In achieving these targets the lives of thousands will be irreparably changed.  Homes and heritage ripped down, noise and hazard brought to the thresholds of those for whom tranquility and peace have no price.   The aim of this flagship project would seem to be political, and intended to turn the UK into one enormous City State, lucrative, doubtless, but unsustainable.

We British, it seems, have no capability to assemble a structured plan for these precious islands.  Instead we flounder beneath the constant bitching of one pressure group or another, one political agenda or another with no single entity to coordinate anything.  Every five years the government sets off upon a new track, postponing or promoting according to the words it thinks the public want to hear; every county sets a conflicting agenda, and nothing ever really gets done.

All that results is chaos – a long string of white elephants trailing back to the far horizons of history, each with its own tale of inhumanity and sorrow.

Oh, and as a footnote:  this is British Rail we are talking about, so I assume we are going to be asked to finance another ultra-fast bus service to cover the route on Sundays?

 

7 Comments

  1. I’d rather they opened all the small lines Beeching closed so I wouldn’t have to take a bus to another town to catch the train.
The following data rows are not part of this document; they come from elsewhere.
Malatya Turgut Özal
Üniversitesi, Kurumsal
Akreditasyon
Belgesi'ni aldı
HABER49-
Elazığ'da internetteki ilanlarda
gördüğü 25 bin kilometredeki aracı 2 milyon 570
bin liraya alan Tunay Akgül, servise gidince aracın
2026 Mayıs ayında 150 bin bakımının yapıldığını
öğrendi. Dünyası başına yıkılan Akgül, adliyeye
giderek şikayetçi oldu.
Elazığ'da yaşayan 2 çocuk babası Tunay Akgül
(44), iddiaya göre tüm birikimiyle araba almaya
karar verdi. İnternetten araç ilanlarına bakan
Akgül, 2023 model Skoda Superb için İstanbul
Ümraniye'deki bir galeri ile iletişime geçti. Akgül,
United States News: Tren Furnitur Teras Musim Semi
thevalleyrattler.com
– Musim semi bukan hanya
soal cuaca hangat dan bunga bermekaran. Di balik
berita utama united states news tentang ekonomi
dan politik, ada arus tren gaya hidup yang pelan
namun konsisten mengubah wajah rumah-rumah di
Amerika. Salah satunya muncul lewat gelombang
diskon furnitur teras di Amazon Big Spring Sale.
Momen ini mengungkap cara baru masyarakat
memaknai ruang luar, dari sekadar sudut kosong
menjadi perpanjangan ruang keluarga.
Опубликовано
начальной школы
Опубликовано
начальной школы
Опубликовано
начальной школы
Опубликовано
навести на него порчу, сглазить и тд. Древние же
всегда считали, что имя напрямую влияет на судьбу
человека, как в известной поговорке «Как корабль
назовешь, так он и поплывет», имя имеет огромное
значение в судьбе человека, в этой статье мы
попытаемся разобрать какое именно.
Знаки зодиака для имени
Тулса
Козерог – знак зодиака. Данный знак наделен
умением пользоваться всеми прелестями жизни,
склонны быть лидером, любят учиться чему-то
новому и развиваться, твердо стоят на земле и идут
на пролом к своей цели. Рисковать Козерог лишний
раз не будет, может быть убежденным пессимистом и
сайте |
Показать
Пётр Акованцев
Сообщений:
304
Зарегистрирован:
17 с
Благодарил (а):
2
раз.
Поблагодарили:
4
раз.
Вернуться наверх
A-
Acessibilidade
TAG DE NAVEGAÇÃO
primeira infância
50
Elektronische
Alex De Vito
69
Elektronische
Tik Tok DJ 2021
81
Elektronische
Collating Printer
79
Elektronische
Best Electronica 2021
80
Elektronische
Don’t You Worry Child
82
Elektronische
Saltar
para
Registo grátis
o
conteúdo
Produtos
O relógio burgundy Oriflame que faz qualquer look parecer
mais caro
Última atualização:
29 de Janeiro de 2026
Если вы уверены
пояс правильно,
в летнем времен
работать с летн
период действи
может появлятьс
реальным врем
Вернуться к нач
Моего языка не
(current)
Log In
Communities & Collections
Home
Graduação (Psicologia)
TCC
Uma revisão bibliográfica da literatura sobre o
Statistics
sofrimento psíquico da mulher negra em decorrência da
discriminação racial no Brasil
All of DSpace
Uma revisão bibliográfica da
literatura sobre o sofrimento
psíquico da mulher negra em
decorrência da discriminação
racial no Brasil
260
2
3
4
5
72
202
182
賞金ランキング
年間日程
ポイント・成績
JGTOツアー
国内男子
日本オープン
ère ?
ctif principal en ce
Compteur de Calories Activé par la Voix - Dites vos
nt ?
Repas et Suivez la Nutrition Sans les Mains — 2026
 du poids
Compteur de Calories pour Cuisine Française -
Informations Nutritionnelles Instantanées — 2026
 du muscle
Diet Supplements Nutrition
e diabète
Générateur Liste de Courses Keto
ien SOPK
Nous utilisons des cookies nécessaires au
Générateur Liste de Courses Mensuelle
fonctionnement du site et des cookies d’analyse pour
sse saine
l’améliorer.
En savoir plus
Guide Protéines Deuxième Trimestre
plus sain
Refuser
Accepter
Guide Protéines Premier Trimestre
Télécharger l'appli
That should create a slew of jobs too.But, if British Rail is already running at a loss and requires Government subsidy I’d as soon see it closed by the Government and private owners run it on their own money,. More people prefer to travel by car anyway. I doubt a new and faster train will make them change their minds.
    Hugs

    Liked by 1 person

    1. So few of us can afford to take train journeys anymore. At Durham (my nearest station) just to park my car costs as much as the rail fare. Then there are the delays, the cancellations, the enterprising gentlemen who ‘recycle’ whole sections of copper from quiet corners of the line, and the alcoholically induced behavior of certain travelers… I do agree that at least the threat of having subsidy withdrawn would be a clarion call to many ‘investors’ – our rail fares are close to being the most expensive in the Western world. I think only Switzerland and possibly Italy are worse.
      Hugs

      Liked by 2 people

    1. Thank you, Amy! Of course, the furtherance of this project is very much in the interests of a small select band of people within government who would always ‘strenuously deny’ they stand to profit from the huge contracts it engenders. It otherwise makes no logical sense – but then, what government project ever did?

      Liked by 1 person

  2. This sounds suspiciously like the bridge to nowhere. Although irrelevant, I add that the Brits impress me. The island supports a very dense population (numbers not intelligence!) but somehow the beautiful countryside has been preserved. I wonder if it will be visible when one wizzes past at such speed.

    Liked by 1 person

    1. Sadly, those boundaries are no longer being observed. I could return to the immigration issue again and again (always at hazard of being deemed a racist) but we really are dangerously over-populated now. Those of us who still attempt joined-up thinking try to point to the cynical building of houses on flood plains, the degenerating infrastructure, the eradication of the Green Belts, and our increasingly obvious inability to provide essential services as fundamental as a water supply. The dam is dangerously close to bursting, I’m afraid.